Effect of aliphatic chain in dicarboxylic acids on non-isothermal crystallization and mechanical behavior of titanium dioxide/iPP composites

• Published in: Thermochimica acta Vol. 686; p. 178543
• Main Authors: Gonzalez-Rodriguez, V., Escobar-Barrios, V., Peña-Juárez, M.G., Pérez, E., Gonzalez-Calderon, J.A.
• Format: Journal Article
• Language: English
• Published: Elsevier B.V 01.04.2020
• Subjects: Crystallization; Dicarboxylic acids; Polymer composites; Polypropylene; Titanium dioxide; Polymer composites; Polypropylene; Titanium dioxide; Dicarboxylic acids; Crystallization
• ISSN: 0040-6031; 1872-762X
• DOI: 10.1016/j.tca.2020.178543

[Display omitted] •Functionalized titanium dioxide improved the thermal stability of the acids.•Functionalized particles into the iPP decreased time as cooling rates diminished.•The organic coating of titanium dioxide formed nucleation centers around them. Non-isothermal crystallization kinetics of isotactic polypropylene (iPP) and its composites prepared with functionalized titanium dioxide (TiO2) were investigated by varying both heating rate and dosage of functionalized particles.
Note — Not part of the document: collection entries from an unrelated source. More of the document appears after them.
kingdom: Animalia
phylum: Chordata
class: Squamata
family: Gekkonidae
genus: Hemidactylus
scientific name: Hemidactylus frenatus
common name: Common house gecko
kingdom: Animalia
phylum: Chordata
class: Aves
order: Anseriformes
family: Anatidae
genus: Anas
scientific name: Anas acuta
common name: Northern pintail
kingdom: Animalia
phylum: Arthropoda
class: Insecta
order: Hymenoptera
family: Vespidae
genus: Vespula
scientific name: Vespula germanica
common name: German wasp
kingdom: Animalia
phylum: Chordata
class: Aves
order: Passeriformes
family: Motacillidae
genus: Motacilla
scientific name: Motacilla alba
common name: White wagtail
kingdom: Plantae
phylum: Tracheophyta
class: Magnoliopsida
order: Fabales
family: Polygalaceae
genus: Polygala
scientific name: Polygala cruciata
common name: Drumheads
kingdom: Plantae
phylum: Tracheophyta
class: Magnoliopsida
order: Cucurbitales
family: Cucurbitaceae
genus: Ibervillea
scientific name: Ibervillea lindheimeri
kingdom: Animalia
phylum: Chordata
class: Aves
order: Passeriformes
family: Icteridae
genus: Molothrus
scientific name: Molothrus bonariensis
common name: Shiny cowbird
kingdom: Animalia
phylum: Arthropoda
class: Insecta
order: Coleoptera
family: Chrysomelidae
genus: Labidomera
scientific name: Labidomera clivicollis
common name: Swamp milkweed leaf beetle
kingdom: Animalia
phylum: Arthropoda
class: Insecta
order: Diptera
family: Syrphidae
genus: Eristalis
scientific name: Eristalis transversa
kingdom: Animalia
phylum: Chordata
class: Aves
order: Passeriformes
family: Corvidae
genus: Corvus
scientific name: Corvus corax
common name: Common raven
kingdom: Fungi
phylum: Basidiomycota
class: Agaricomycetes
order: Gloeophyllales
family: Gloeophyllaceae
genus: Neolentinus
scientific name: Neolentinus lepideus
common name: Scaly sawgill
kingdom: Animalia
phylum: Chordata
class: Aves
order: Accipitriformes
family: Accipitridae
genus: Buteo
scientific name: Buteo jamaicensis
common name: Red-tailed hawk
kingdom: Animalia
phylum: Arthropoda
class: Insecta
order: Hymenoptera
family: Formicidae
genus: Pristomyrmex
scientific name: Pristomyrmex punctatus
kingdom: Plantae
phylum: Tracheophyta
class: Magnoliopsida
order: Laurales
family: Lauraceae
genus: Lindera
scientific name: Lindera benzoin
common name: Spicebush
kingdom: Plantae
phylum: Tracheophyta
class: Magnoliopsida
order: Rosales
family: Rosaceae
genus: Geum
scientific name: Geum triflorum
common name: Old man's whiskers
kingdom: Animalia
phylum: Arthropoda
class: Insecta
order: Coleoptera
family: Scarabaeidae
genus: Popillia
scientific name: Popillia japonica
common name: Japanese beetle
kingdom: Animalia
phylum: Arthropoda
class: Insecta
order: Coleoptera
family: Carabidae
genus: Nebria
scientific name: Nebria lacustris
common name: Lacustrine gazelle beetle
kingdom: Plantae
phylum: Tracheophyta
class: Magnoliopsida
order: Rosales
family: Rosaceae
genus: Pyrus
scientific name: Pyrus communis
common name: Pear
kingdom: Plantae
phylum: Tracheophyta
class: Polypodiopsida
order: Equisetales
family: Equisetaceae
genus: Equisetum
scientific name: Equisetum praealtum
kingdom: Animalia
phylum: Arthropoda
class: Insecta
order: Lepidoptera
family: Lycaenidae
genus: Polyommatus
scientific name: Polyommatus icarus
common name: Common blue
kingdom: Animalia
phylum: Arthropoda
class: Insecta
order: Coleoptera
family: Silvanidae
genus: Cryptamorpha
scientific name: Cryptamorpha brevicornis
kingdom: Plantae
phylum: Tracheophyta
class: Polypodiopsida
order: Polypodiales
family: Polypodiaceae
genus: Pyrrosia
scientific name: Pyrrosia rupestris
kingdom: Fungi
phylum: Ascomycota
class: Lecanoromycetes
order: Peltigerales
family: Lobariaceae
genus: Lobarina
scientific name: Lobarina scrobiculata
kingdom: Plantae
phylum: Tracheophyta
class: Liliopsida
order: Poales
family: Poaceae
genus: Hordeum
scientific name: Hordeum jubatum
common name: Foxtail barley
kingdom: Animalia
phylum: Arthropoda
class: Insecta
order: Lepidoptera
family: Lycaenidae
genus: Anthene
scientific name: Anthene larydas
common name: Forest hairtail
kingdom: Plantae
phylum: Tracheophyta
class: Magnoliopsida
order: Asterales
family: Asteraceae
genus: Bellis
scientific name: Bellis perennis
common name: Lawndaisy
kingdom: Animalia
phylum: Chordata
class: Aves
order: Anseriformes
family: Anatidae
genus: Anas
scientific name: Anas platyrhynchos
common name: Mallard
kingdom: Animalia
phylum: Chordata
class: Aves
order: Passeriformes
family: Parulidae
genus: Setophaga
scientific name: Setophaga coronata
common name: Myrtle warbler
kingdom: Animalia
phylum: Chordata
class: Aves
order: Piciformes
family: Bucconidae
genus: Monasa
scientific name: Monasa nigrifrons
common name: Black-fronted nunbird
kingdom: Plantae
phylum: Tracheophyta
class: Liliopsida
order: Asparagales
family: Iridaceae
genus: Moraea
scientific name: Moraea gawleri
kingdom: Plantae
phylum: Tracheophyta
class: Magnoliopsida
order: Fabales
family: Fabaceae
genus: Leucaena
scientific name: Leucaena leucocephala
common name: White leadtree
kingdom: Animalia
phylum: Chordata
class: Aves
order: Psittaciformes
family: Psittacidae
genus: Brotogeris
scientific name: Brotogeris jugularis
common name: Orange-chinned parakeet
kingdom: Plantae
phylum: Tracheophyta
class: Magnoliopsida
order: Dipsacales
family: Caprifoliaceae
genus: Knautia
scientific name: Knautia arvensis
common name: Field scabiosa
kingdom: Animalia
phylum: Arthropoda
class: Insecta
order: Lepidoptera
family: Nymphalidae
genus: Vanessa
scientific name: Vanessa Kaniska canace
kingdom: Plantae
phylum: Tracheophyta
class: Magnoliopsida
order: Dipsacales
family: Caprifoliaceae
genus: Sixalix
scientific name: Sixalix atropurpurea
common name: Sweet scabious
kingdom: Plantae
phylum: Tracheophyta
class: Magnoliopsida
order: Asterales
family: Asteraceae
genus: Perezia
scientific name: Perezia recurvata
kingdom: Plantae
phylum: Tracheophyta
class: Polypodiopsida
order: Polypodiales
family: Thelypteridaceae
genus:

Jeziorny’s and Mo’s methods were used to describe the non-isothermal crystallization process. The behavior of crystallization activation energy as a function of the crystallinity degree was evaluated by applying an isoconversional method. The modification of the TiO2 surface was done by testing three different carboxylic acids: glutaric, pimelic and azelaic acid and these particles were tested at different concentrations in iPP, 0.1, 0.5 and 1 % w/w; which had a high effect on the crystallization process of the polymer matrix. It was demonstrated the efficiency of the dry basis chemical reaction as a method to modify with dicarboxylic acids the surface of TiO2 particles. Such organic coatings chemically bonded to the surface of the TiO2 promoted a better incorporation of the iPP chains during crystallization and there is a clear effect of the length of dicarboxylic acids since the acids with more carbons, pimelic and azelaic, decreased the time to reach the crystalline state. Besides, the values of Young’s modulus were modified by functionalized TiO2 particles, being the acid with the longest chain (azelaic acid) the one that more increased this parameter.